## Text passage
■ ■ ■

ACOSS is delighted to welcome Labor’s childcare announcements over the weekend, and says Labor’s dental care announcement is a excellent first step to extending Medicare to essential dental services for people on the Age Pension and Senior Concession Card holders, but calls for inclusion of people on Allowances and other Pensions as well.

ACOSS CEO Cassandra Goldie said, “ACOSS welcomes Labor’s commitment to inject additional government funding into the early childhood care sector, effectively delivering free childcare for lower income families. Every child has a right to high quality early childhood education and care and finances should not be a barrier.”

“We also welcome that the Labor’s commitment ensures government funding goes directly through to the wages of workers. As a highly female dominated workforce, too often, care workers face a lifetime of low paid, insecure work, with the reward of little superannuation, insecure housing and risk of poverty over their lifetime. Government plays an essential role in ensuring that the wages of workers in publicly funded essential services, including early childhood care workers, are properly paid and that workers are protected from poverty,” said Goldie.

■ ■ ■

(Entries drawn from a collection)
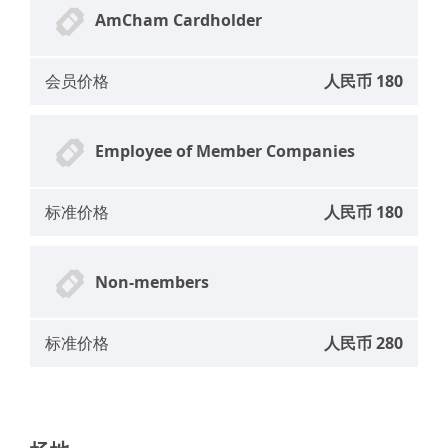
AmCham Cardholder
会员价格
人民币 180
Employee of Member Companies
标准价格
人民币 180
Non-members
标准价格
人民币 280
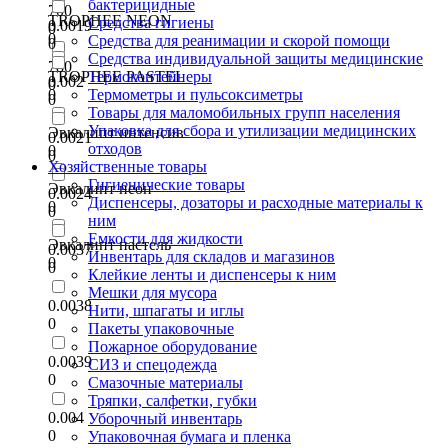
бактерицидные
700
TROPHEE NEON
Средства гигиены
0.0019
0
0
Средства для реанимации и скорой помощи
0
Средства индивидуальной защиты медицинские
780
TROPHEE PASTEL
Термоконтейнеры
0.002
0
0
Термометры и пульсоксиметры
0
Товары для маломобильных групп населения
Упаковка для сбора и утилизации медицинских
Эвкалипт интенсив
0.0021
отходов
0
0
Хозяйственные товары
Гигиенические товары
Эвкалипт неон
0.0024
Диспенсеры, дозаторы и расходные материалы к
0
0
ним
Емкости для жидкости
Эвкалипт пастель
0.0037
Инвентарь для складов и магазинов
0
0
Клейкие ленты и диспенсеры к ним
Мешки для мусора
0.0038
Нити, шпагаты и иглы
0
Пакеты упаковочные
Пожарное оборудование
0.0039
СИЗ и спецодежда
0
Смазочные материалы
Тряпки, салфетки, губки
0.004
Уборочный инвентарь
0
Упаковочная бумага и пленка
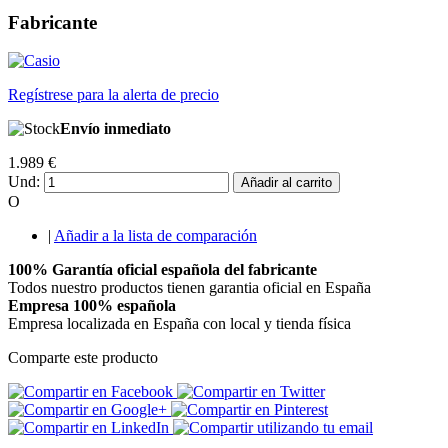
Fabricante
Regístrese para la alerta de precio
Envío inmediato
1.989 €
Und:
Añadir al carrito
O
|
Añadir a la lista de comparación
100% Garantía oficial española del fabricante
Todos nuestro productos tienen garantia oficial en España
Empresa 100% española
Empresa localizada en España con local y tienda física
Comparte este producto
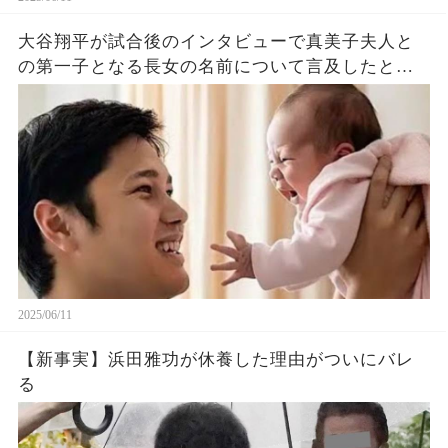
大谷翔平が試合後のインタビューで真美子夫人と
の第一子となる長女の名前について言及したと話
題に！山本由伸や佐々木朗希は知ってそう！
2025/06/11
【新事実】浜田雅功が休養した理由がついにバレ
る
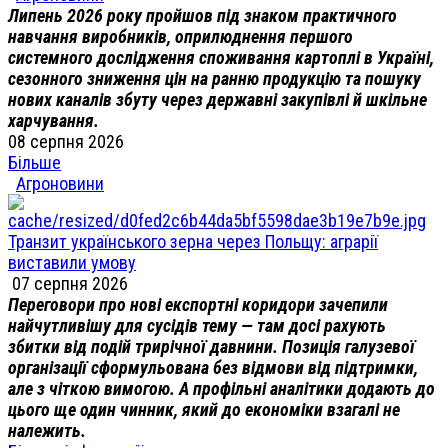
Липень 2026 року пройшов під знаком практичного
навчання виробників, оприлюднення першого
системного дослідження споживання картоплі в Україні,
сезонного зниження цін на ранню продукцію та пошуку
нових каналів збуту через державні закупівлі й шкільне
харчування.
08 серпня 2026
Більше
Агроновини
Транзит українського зерна через Польщу: аграрії
виставили умову
07 серпня 2026
Переговори про нові експортні коридори зачепили
найчутливішу для сусідів тему — там досі рахують
збитки від подій трирічної давнини. Позиція галузевої
організації сформульована без відмови від підтримки,
але з чіткою вимогою. А профільні аналітики додають до
цього ще один чинник, який до економіки взагалі не
належить.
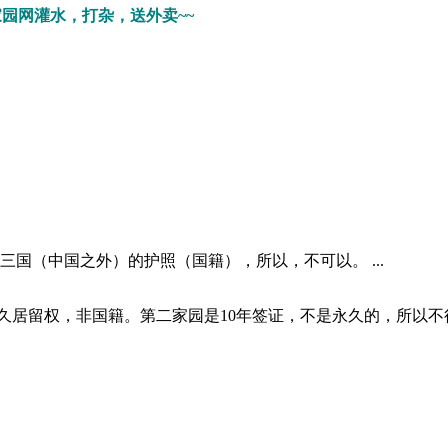
家园网灌水，打杂，送外卖~~
三国（中国之外）的护照（国籍），所以，不可以。 ...
久居留权，非国籍。第二家园是10年签证，不是永久的，所以不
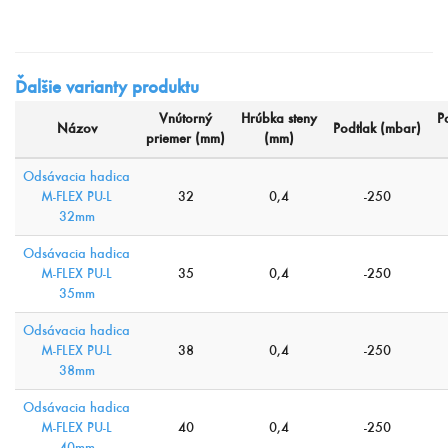
Ďalšie varianty produktu
Vnútorný
Hrúbka steny
P
Názov
Podtlak (mbar)
priemer (mm)
(mm)
Odsávacia hadica
M-FLEX PU-L
32
0,4
-250
32mm
Odsávacia hadica
M-FLEX PU-L
35
0,4
-250
35mm
Odsávacia hadica
M-FLEX PU-L
38
0,4
-250
38mm
Odsávacia hadica
M-FLEX PU-L
40
0,4
-250
40mm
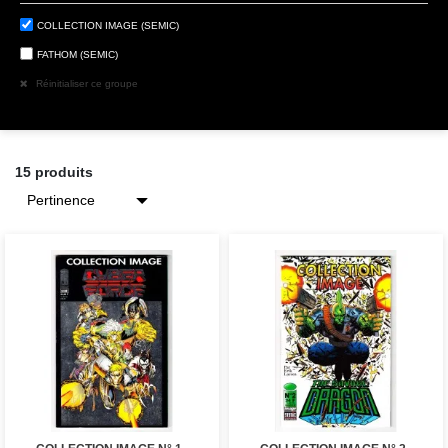
COLLECTION IMAGE (SEMIC)
FATHOM (SEMIC)
Réinitialiser ce groupe
15 produits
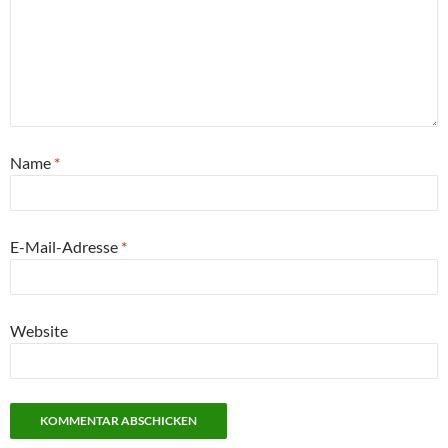
Name
*
E-Mail-Adresse
*
Website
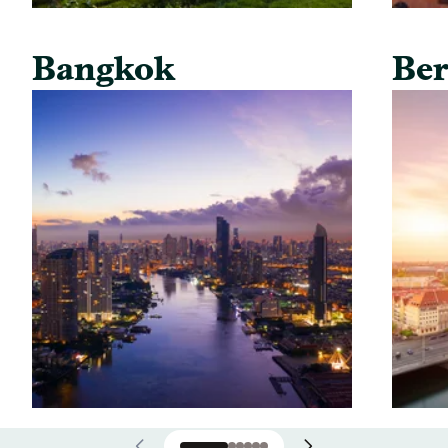
Bangkok
Ber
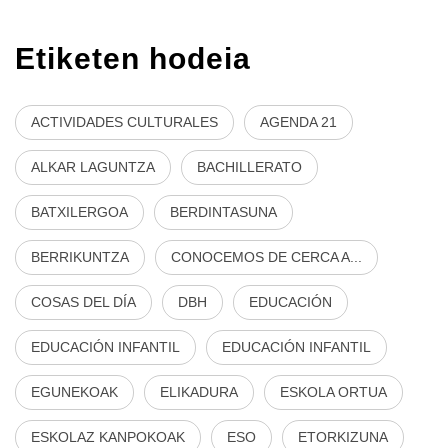
Etiketen hodeia
ACTIVIDADES CULTURALES
AGENDA 21
ALKAR LAGUNTZA
BACHILLERATO
BATXILERGOA
BERDINTASUNA
BERRIKUNTZA
CONOCEMOS DE CERCA A...
COSAS DEL DÍA
DBH
EDUCACIÓN
EDUCACIÓN INFANTIL
EDUCACIÓN INFANTIL
EGUNEKOAK
ELIKADURA
ESKOLA ORTUA
ESKOLAZ KANPOKOAK
ESO
ETORKIZUNA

■ ■ ■

## Exercise instructions
**a.** From the ACOSS statement, quote the passage between "ACOSS is delighted" and "Pensions as well.", inclusive.
**b.** Extend the ACOSS statement on Labor's childcare and dental announcements, picking up after its final sentence.

## Answers for this exercise
**a.**
ACOSS is delighted to welcome Labor’s childcare announcements over the weekend, and says Labor’s dental care announcement is a excellent first step to extending Medicare to essential dental services for people on the Age Pension and Senior Concession Card holders, but calls for inclusion of people on Allowances and other Pensions as well.

**b.**
“Labor’s announcement of a new scheme to assist with the cost of dental care for Age Pensioners will be welcomed by many people on the Age Pension who are currently waiting on public dental waiting lists, or who can’t afford basic preventive care or to get their teeth fixed. This is an excellent first step in finally extending Medicare to cover dental services in Australia.”

Goldie urges the Labor party to extend its dental care announcement to people on the lowest incomes by applying to those receiving social security payments.

“This announcement by the Opposition also highlights the silence from the Government on dental care. We urge the Government to commit to a significant investment in dental care that ensures that all people on low incomes can access the preventive care and treatment that they need,” she said.

“More than 2 million people in Australia last year delayed or avoided dental care because of the cost. And people on the lowest incomes were the most likely to avoid dental care because of the cost. Poor dental health is a major barrier to people getting a job and it makes no sense to exclude people of working age on the lowest incomes from extended dental services.  

“We know that there are more than 63,000 avoidable hospitalisations each year as a result of preventable and treatable oral health conditions. The lack of a universal scheme incurs a cost on our broader health system.”